April 27, 2018

Public Education and Lessons Learned from a Supermajority State

On November 6, Florida voters will decide the fate of a constitutional amendment that would require a supermajority vote (two-thirds) of the Legislature to increase a state tax or fee, institute a new state tax or fee or eliminate a tax exemption or credit. This type of threshold makes it harder to raise revenue, as we’ve seen in other states that require a supermajority vote, which can lead to cuts in critical programs and services, like public education. A prime example of the harmful effects of a supermajority requirement can be seen in Oklahoma’s education system.

In 1992, Oklahoma enacted a similar requirement (three-quarters vote) for tax increases. Until March 2018, the state had not once reached that threshold.  This has largely impacted public education in Oklahoma.
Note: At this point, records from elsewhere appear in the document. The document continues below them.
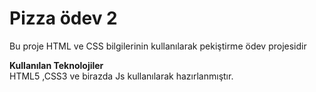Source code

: # Pizza ödev 2
Bu proje HTML ve CSS bilgilerinin kullanılarak  pekiştirme ödev projesidir

**Kullanılan Teknolojiler**<br>
HTML5 ,CSS3 ve birazda Js kullanılarak hazırlanmıştır.

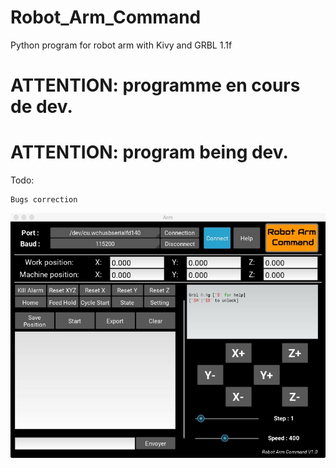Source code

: # Robot_Arm_Command
Python program for robot arm with Kivy and GRBL 1.1f

#  ATTENTION: programme en cours de dev.

#  ATTENTION: program being dev.

Todo:
    
    Bugs correction
    
    
    
![alt tag](https://github.com/Xav83130/Robot_Arm_Command/blob/master/interface.jpeg)
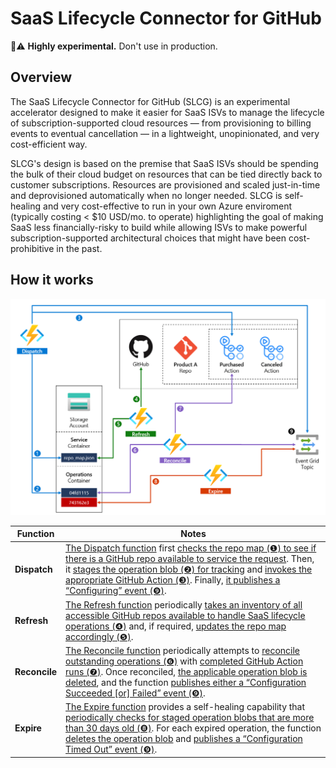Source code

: # SaaS Lifecycle Connector for GitHub

🧪⚠️ __Highly experimental.__ Don't use in production.

## Overview

The SaaS Lifecycle Connector for GitHub (SLCG) is an experimental accelerator designed to make it easier for SaaS ISVs to manage the lifecycle of subscription-supported cloud resources — from provisioning to billing events to eventual cancellation — in a lightweight, unopinionated, and very cost-efficient way.

SLCG's design is based on the premise that SaaS ISVs should be spending the bulk of their cloud budget on resources that can be tied directly back to customer subscriptions. Resources are provisioned and scaled just-in-time and deprovisioned automatically when no longer needed. SLCG is self-healing and very cost-effective to run in your own Azure enviroment (typically costing < $10 USD/mo. to operate) highlighting the goal of making SaaS less financially-risky to build while allowing ISVs to make powerful subscription-supported architectural choices that might have been cost-prohibitive in the past.

## How it works

![SLCG Functions](slcg.png)

| Function | Notes |
| --- | --- | 
| __Dispatch__ | [The Dispatch function](https://github.com/caseywatson/saas-lifecycle-github/blob/main/Edgar/Dispatch.cs) first [checks the repo map (❶) to see if there is a GitHub repo available to service the request](https://github.com/caseywatson/saas-lifecycle-github/blob/02761146764a98123d35bfb560f33339f9c2de09/Edgar/Dispatch.cs#L73). Then, it [stages the operation blob (❷) for tracking](https://github.com/caseywatson/saas-lifecycle-github/blob/02761146764a98123d35bfb560f33339f9c2de09/Edgar/Dispatch.cs#L130) and [invokes the appropriate GitHub Action (❸)](https://github.com/caseywatson/saas-lifecycle-github/blob/02761146764a98123d35bfb560f33339f9c2de09/Edgar/Dispatch.cs#L138). Finally, [it publishes a “Configuring” event (❾)](https://github.com/caseywatson/saas-lifecycle-github/blob/02761146764a98123d35bfb560f33339f9c2de09/Edgar/Dispatch.cs#L139). |
| __Refresh__ | [The Refresh function](https://github.com/caseywatson/saas-lifecycle-github/blob/main/Edgar/Refresh.cs) periodically [takes an inventory of all accessible GitHub repos available to handle SaaS lifecycle operations (❹)](https://github.com/caseywatson/saas-lifecycle-github/blob/db0e79c2f1a4d71af77f743197d391ed68b058eb/Edgar/Refresh.cs#L48) and, if required, [updates the repo map accordingly (❺)](https://github.com/caseywatson/saas-lifecycle-github/blob/db0e79c2f1a4d71af77f743197d391ed68b058eb/Edgar/Refresh.cs#L107). |
| __Reconcile__ | [The Reconcile function](https://github.com/caseywatson/saas-lifecycle-github/blob/main/Edgar/Reconcile.cs) periodically attempts to [reconcile outstanding operations (❻)](https://github.com/caseywatson/saas-lifecycle-github/blob/db0e79c2f1a4d71af77f743197d391ed68b058eb/Edgar/Reconcile.cs#L41) with [completed GitHub Action runs (❼)](https://github.com/caseywatson/saas-lifecycle-github/blob/db0e79c2f1a4d71af77f743197d391ed68b058eb/Edgar/Reconcile.cs#L68). Once reconciled, [the applicable operation blob is deleted](https://github.com/caseywatson/saas-lifecycle-github/blob/db0e79c2f1a4d71af77f743197d391ed68b058eb/Edgar/Reconcile.cs#L100), and the function [publishes either a “Configuration Succeeded [or] Failed” event (❾)](https://github.com/caseywatson/saas-lifecycle-github/blob/db0e79c2f1a4d71af77f743197d391ed68b058eb/Edgar/Reconcile.cs#L107). |
| __Expire__ | [The Expire function](https://github.com/caseywatson/saas-lifecycle-github/blob/main/Edgar/Expire.cs) provides a self-healing capability that [periodically checks for staged operation blobs that are more than 30 days old (❽)](https://github.com/caseywatson/saas-lifecycle-github/blob/19e8d7a3fc2104bd77dcdb0e9dd46acdea1f3fce/Edgar/Expire.cs#L38). For each expired operation, the function [deletes the operation blob](https://github.com/caseywatson/saas-lifecycle-github/blob/19e8d7a3fc2104bd77dcdb0e9dd46acdea1f3fce/Edgar/Expire.cs#L58) and [publishes a “Configuration Timed Out” event (❾)](https://github.com/caseywatson/saas-lifecycle-github/blob/19e8d7a3fc2104bd77dcdb0e9dd46acdea1f3fce/Edgar/Expire.cs#L59). |





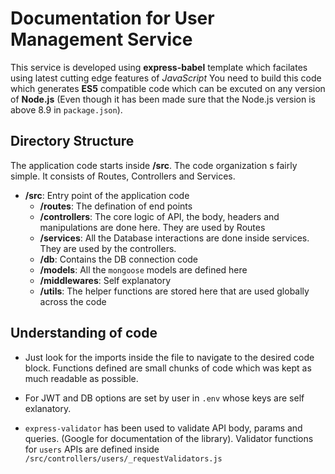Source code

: # Documentation for User Management Service

This service is developed using **express-babel** template which facilates using latest cutting edge features of _JavaScript_
You need to build this code which generates **ES5** compatible code which can be excuted on any version of **Node.js** (Even though it has been made sure that the Node.js version is above 8.9 in `package.json`).

## Directory Structure

The application code starts inside **/src**. The code organization s fairly simple. It consists of Routes, Controllers and Services.

- **/src**: Entry point of the application code
  - **/routes**: The defination of end points
  - **/controllers**: The core logic of API, the body, headers and manipulations are done here. They are used by Routes
  - **/services**: All the Database interactions are done inside services. They are used by the controllers.
  - **/db**: Contains the DB connection code
  - **/models**: All the `mongoose` models are defined here
  - **/middlewares**: Self explanatory
  - **/utils**: The helper functions are stored here that are used globally across the code

## Understanding of code

- Just look for the imports inside the file to navigate to the desired code block. Functions defined are small chunks of code which was kept as much readable as possible.

- For JWT and DB options are set by user in `.env` whose keys are self exlanatory.

- `express-validator` has been used to validate API body, params and queries. (Google for documentation of the library). Validator functions for `users` APIs are defined inside `/src/controllers/users/_requestValidators.js`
According to the nonpartisan OK Policy Institute, the state’s public education funding decreased by nearly $180 million over the past decade, while K-12 enrollment has grown by over 50,000 students during that same time period. Investment would have to increase by over $1.1 billion, noted the Institute, to bring Oklahoma in line with the current national average for per pupil spending.

Oklahoma’s teachers went a decade without a single salary increase. This forced many teachers to quit their jobs and move out of the state, creating an overall shortage of educators, overcrowded classrooms and overworked teachers. As a result, educators staged a statewide walk-out on April 2.  The protest lasted for nine days with the goal of bringing a salary increase for teachers and more funding for schools. Although the state Legislature had recently attempted to provide some relief by granting educators a $6,000 raise, this barely made a significant dent, as it came on the heels of years of cuts. Alice Priest, president of the Oklahoma Education Association, tweeted that “While the half billion dollar investment represented major progress, it “will not undo a decade of neglect.”

Whether or not Florida will end up in the same situation as Oklahoma is impossible to predict; many of the conditions leading up to the teacher walkout, however, are already present in Florida. For instance, per pupil funding is far below the pre-recession level when accounting for inflation. The FY 2018-19 budget would’ve had to increase funding by more than $900 per student to match the amount appropriated in FY 2007-08. Our state also ranks near the bottom of the list when it comes to attracting and training teachers. Add to that the potential for further, deep cuts if Florida approves the supermajority requirement, which should certainly be cause for concern. K-12 education is not the only service area that took a hit in Oklahoma.  Higher education, health care and other public services experienced deep cuts as lawmakers struggled to raise revenue.

As the Sunshine State considers a supermajority requirement, it’s worth noting that Florida’s rankings on key benchmarks associated with residents’ health and well-being are already very low. For example, Florida ranks 50th for public services investment, 40th for overall child welfare and 46th for rate of residents with health insurance. To improve on those rankings, Florida would have to make greater economic investments in those aforementioned programs, which would often require raising revenue. With an imposed two-third threshold and a highly polarized state Legislature, it would be improbable, if not impossible, to support and improve these programs and services. Florida needs the flexibility to swiftly respond to unexpected changes in budget requests. A supermajority requirement would get rid of such advantage.